No significant correlation was found between TO and goblet cell number or function (as indicated by number of filled or unfilled goblet cells). Distinct composite clinical pathological groups 0-IV with increasing pathology were created based upon the frequency of positive pathological signs, which adhered to the Dry Eye Workshop (DEWs) purported mechanism. Only in grade IV was there significantly increased mean tear osmolarity of 344 mOsm/L (p<0.000) along with significantly decreased empty goblet cell number (CK7+ and HPA-) compared to filled (CK7+ and HPA+, p=0.000). When the number of filled goblet cells (PAS+) was analyzed there was significant increase in tear osmolarity for the two most severe grades; 3 and 4.
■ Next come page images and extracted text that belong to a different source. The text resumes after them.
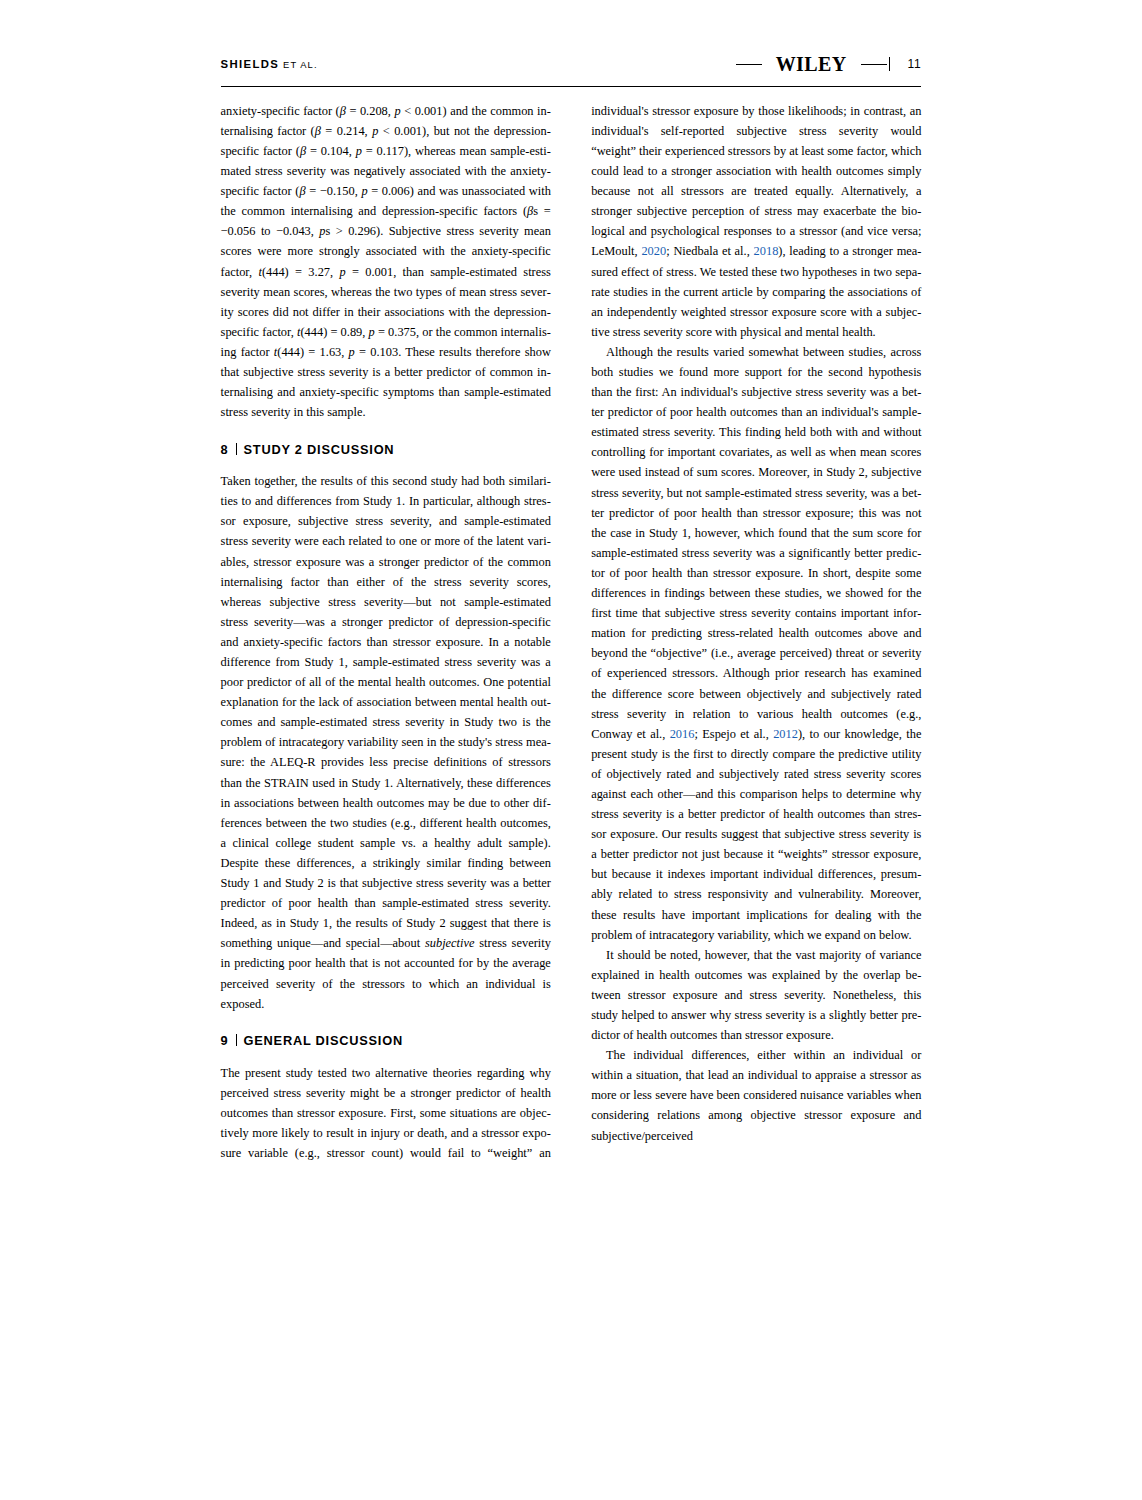Shields et al.
WILEY 11
anxiety-specific factor (β = 0.208, p < 0.001) and the common internalising factor (β = 0.214, p < 0.001), but not the depression-specific factor (β = 0.104, p = 0.117), whereas mean sample-estimated stress severity was negatively associated with the anxiety-specific factor (β = −0.150, p = 0.006) and was unassociated with the common internalising and depression-specific factors (βs = −0.056 to −0.043, ps > 0.296). Subjective stress severity mean scores were more strongly associated with the anxiety-specific factor, t(444) = 3.27, p = 0.001, than sample-estimated stress severity mean scores, whereas the two types of mean stress severity scores did not differ in their associations with the depression-specific factor, t(444) = 0.89, p = 0.375, or the common internalising factor t(444) = 1.63, p = 0.103. These results therefore show that subjective stress severity is a better predictor of common internalising and anxiety-specific symptoms than sample-estimated stress severity in this sample.
8 STUDY 2 DISCUSSION
Taken together, the results of this second study had both similarities to and differences from Study 1. In particular, although stressor exposure, subjective stress severity, and sample-estimated stress severity were each related to one or more of the latent variables, stressor exposure was a stronger predictor of the common internalising factor than either of the stress severity scores, whereas subjective stress severity—but not sample-estimated stress severity—was a stronger predictor of depression-specific and anxiety-specific factors than stressor exposure. In a notable difference from Study 1, sample-estimated stress severity was a poor predictor of all of the mental health outcomes. One potential explanation for the lack of association between mental health outcomes and sample-estimated stress severity in Study two is the problem of intracategory variability seen in the study's stress measure: the ALEQ-R provides less precise definitions of stressors than the STRAIN used in Study 1. Alternatively, these differences in associations between health outcomes may be due to other differences between the two studies (e.g., different health outcomes, a clinical college student sample vs. a healthy adult sample). Despite these differences, a strikingly similar finding between Study 1 and Study 2 is that subjective stress severity was a better predictor of poor health than sample-estimated stress severity. Indeed, as in Study 1, the results of Study 2 suggest that there is something unique—and special—about subjective stress severity in predicting poor health that is not accounted for by the average perceived severity of the stressors to which an individual is exposed.
9 GENERAL DISCUSSION
The present study tested two alternative theories regarding why perceived stress severity might be a stronger predictor of health outcomes than stressor exposure. First, some situations are objectively more likely to result in injury or death, and a stressor exposure variable (e.g., stressor count) would fail to “weight” an individual's stressor exposure by those likelihoods; in contrast, an individual's self-reported subjective stress severity would “weight” their experienced stressors by at least some factor, which could lead to a stronger association with health outcomes simply because not all stressors are treated equally. Alternatively, a stronger subjective perception of stress may exacerbate the biological and psychological responses to a stressor (and vice versa; LeMoult, 2020; Niedbala et al., 2018), leading to a stronger measured effect of stress. We tested these two hypotheses in two separate studies in the current article by comparing the associations of an independently weighted stressor exposure score with a subjective stress severity score with physical and mental health.
Although the results varied somewhat between studies, across both studies we found more support for the second hypothesis than the first: An individual's subjective stress severity was a better predictor of poor health outcomes than an individual's sample-estimated stress severity. This finding held both with and without controlling for important covariates, as well as when mean scores were used instead of sum scores. Moreover, in Study 2, subjective stress severity, but not sample-estimated stress severity, was a better predictor of poor health than stressor exposure; this was not the case in Study 1, however, which found that the sum score for sample-estimated stress severity was a significantly better predictor of poor health than stressor exposure. In short, despite some differences in findings between these studies, we showed for the first time that subjective stress severity contains important information for predicting stress-related health outcomes above and beyond the “objective” (i.e., average perceived) threat or severity of experienced stressors. Although prior research has examined the difference score between objectively and subjectively rated stress severity in relation to various health outcomes (e.g., Conway et al., 2016; Espejo et al., 2012), to our knowledge, the present study is the first to directly compare the predictive utility of objectively rated and subjectively rated stress severity scores against each other—and this comparison helps to determine why stress severity is a better predictor of health outcomes than stressor exposure. Our results suggest that subjective stress severity is a better predictor not just because it “weights” stressor exposure, but because it indexes important individual differences, presumably related to stress responsivity and vulnerability. Moreover, these results have important implications for dealing with the problem of intracategory variability, which we expand on below.
It should be noted, however, that the vast majority of variance explained in health outcomes was explained by the overlap between stressor exposure and stress severity. Nonetheless, this study helped to answer why stress severity is a slightly better predictor of health outcomes than stressor exposure.
The individual differences, either within an individual or within a situation, that lead an individual to appraise a stressor as more or less severe have been considered nuisance variables when considering relations among objective stressor exposure and subjective/perceived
The goblet cell population does not appear to be affected by isolated tear hyperosmolarity. Hyperosmolarity when combined with other ocular surface pathology or inflammation alter the goblet cell population.

Invest Ophthalmol Vis Sci. 2011 Apr 25. [Epub ahead of print]
Moore JE, Vasey GT, Dartt DA, Mc Gilligan VE, Atkinson SD, Grills C, Lamey PJ, Leccisotti A, Frazer DG, Moore TC.
Centre for Molecular Biosciences, University of Ulster, Coleraine, BT52 1SA.